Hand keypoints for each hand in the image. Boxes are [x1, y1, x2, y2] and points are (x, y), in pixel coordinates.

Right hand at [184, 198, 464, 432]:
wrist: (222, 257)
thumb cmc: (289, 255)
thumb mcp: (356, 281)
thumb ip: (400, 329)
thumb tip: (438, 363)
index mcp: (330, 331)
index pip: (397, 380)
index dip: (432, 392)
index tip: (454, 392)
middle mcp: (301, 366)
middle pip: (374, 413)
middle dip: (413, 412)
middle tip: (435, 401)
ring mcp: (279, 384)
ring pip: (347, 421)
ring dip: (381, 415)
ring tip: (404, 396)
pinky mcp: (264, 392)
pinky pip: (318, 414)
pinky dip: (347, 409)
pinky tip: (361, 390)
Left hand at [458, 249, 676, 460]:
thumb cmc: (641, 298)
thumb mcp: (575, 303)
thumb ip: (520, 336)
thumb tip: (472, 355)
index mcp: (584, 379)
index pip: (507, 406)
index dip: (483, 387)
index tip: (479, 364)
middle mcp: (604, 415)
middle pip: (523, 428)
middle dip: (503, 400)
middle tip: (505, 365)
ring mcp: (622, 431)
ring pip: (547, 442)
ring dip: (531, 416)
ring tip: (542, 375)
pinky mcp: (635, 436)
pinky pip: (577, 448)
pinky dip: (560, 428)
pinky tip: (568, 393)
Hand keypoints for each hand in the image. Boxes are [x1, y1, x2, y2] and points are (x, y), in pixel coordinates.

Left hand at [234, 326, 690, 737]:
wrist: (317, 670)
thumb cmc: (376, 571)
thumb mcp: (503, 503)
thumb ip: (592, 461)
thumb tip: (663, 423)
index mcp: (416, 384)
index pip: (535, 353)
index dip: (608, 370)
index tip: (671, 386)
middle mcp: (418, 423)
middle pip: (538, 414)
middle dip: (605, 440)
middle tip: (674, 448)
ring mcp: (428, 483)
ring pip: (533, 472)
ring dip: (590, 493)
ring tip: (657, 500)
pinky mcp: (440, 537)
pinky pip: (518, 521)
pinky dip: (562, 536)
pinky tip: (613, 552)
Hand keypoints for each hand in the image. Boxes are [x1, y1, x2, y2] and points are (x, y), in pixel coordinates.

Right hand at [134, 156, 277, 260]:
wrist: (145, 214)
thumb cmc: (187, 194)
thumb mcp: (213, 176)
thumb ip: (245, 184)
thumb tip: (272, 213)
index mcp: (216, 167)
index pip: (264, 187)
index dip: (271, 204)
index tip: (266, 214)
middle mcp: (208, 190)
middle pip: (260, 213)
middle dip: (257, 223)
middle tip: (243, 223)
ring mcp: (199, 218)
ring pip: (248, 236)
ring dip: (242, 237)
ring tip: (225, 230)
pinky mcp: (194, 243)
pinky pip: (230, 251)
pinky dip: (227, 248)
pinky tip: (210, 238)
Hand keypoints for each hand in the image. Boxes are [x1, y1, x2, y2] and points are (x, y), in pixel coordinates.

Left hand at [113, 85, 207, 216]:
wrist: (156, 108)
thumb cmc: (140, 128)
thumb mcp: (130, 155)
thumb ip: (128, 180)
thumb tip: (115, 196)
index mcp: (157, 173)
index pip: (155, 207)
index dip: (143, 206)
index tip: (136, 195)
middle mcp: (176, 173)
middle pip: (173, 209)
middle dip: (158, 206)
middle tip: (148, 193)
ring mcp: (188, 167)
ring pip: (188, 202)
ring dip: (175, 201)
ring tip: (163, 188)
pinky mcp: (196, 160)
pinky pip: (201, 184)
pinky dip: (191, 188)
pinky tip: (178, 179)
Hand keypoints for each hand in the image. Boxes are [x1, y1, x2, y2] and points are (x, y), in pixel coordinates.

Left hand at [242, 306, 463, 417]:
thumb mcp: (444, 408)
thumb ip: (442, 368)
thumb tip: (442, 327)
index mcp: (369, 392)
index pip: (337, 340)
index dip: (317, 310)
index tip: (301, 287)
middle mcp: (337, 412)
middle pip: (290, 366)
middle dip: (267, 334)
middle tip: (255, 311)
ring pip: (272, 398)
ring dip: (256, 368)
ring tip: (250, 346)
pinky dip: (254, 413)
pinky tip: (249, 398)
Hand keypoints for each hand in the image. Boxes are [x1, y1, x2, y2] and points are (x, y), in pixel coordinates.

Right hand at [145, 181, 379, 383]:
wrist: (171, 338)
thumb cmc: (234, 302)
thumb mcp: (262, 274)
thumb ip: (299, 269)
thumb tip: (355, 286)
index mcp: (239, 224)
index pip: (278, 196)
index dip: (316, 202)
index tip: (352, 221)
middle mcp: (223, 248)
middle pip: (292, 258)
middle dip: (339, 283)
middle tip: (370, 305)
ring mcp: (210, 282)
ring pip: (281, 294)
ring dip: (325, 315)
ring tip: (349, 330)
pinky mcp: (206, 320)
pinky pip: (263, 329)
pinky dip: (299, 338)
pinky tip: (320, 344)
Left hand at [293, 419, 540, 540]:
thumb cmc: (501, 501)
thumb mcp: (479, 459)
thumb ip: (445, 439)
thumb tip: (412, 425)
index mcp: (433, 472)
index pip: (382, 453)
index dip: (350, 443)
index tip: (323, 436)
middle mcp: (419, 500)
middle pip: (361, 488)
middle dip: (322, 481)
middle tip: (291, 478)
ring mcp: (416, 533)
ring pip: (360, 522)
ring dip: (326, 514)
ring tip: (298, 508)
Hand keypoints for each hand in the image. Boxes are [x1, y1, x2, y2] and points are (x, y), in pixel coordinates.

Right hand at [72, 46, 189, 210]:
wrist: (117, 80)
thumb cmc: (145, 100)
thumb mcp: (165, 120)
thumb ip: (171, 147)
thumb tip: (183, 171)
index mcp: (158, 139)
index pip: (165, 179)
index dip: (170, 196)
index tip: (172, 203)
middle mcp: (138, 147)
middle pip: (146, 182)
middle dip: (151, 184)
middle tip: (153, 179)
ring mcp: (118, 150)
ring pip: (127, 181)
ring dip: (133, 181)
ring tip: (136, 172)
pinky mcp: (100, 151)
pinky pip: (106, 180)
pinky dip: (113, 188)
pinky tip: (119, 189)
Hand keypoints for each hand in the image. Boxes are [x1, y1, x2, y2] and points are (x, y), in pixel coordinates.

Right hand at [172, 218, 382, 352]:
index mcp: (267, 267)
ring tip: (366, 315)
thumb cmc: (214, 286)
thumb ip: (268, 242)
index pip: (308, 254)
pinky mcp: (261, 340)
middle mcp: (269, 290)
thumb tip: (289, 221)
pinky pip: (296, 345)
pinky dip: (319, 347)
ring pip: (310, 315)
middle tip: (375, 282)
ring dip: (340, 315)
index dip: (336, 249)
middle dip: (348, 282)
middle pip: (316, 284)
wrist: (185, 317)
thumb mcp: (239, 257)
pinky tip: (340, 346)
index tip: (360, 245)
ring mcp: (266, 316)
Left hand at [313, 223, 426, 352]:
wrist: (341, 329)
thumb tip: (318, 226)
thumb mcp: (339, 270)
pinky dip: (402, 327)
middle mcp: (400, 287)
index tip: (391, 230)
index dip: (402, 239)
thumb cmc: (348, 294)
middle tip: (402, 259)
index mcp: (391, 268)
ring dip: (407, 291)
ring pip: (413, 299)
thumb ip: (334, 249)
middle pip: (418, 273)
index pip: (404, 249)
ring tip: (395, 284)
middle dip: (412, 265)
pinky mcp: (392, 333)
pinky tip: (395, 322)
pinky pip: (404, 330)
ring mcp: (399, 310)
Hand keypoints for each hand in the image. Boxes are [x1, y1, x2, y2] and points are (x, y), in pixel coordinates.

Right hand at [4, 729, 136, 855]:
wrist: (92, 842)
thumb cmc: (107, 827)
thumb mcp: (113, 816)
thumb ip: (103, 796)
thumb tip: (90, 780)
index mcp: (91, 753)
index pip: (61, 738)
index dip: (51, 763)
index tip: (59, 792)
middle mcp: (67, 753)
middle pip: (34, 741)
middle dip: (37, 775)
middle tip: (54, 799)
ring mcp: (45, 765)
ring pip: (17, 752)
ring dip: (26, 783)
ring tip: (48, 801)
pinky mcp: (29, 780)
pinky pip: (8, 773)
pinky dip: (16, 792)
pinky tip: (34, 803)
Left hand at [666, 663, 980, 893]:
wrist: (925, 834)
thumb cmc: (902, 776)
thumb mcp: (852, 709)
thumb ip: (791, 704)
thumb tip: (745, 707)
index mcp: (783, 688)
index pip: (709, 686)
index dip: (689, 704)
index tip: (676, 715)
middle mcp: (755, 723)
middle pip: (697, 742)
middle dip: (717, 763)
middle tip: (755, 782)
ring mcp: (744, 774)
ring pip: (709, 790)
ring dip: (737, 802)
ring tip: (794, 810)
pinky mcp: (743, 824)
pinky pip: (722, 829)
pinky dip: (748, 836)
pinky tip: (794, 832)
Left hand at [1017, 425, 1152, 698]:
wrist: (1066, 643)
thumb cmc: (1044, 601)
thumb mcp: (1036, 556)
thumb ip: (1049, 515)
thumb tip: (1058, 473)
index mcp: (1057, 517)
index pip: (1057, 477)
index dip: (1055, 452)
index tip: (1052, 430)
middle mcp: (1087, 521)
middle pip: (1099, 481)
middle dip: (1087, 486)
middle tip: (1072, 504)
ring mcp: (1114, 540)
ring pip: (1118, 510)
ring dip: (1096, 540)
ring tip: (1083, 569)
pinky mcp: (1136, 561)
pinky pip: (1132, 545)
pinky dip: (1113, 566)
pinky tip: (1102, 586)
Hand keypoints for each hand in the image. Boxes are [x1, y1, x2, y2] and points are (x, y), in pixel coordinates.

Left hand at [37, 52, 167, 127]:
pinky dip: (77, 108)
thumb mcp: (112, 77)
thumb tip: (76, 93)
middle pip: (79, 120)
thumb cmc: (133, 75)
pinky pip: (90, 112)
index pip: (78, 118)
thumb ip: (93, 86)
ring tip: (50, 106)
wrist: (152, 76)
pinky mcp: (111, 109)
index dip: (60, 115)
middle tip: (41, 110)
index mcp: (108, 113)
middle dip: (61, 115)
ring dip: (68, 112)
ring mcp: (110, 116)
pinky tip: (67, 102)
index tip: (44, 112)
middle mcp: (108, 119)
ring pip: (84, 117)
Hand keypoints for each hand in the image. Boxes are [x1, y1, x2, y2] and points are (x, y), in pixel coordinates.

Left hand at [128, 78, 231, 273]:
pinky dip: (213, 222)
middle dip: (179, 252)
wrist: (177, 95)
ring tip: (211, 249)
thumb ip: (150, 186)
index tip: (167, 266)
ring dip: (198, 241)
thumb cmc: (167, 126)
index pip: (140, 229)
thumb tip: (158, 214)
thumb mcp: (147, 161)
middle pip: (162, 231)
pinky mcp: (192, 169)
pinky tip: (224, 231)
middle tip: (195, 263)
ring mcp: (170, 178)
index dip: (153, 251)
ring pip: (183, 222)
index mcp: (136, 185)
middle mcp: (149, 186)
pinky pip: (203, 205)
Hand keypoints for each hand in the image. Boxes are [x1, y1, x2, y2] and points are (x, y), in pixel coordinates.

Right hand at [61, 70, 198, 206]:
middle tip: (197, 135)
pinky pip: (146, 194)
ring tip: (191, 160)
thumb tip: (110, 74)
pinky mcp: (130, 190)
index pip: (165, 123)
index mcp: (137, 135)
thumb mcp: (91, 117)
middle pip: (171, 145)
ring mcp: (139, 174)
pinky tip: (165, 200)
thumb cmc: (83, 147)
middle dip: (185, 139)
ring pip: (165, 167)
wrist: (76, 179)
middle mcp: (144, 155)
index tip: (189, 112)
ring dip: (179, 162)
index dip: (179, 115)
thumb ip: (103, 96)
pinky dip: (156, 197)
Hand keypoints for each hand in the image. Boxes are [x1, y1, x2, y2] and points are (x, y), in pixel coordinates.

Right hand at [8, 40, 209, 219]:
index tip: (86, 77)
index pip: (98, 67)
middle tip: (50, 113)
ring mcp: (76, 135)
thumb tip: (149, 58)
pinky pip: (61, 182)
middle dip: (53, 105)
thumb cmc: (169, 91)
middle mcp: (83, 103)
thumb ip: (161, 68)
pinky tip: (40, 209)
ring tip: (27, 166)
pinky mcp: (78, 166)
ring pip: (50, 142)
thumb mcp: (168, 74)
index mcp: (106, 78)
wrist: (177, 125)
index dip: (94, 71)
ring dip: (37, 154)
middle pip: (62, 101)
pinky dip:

· · · · ·

**The task**: How many of the lines above include the word "Right"? Only the number should be given.

**Exercise output**: 8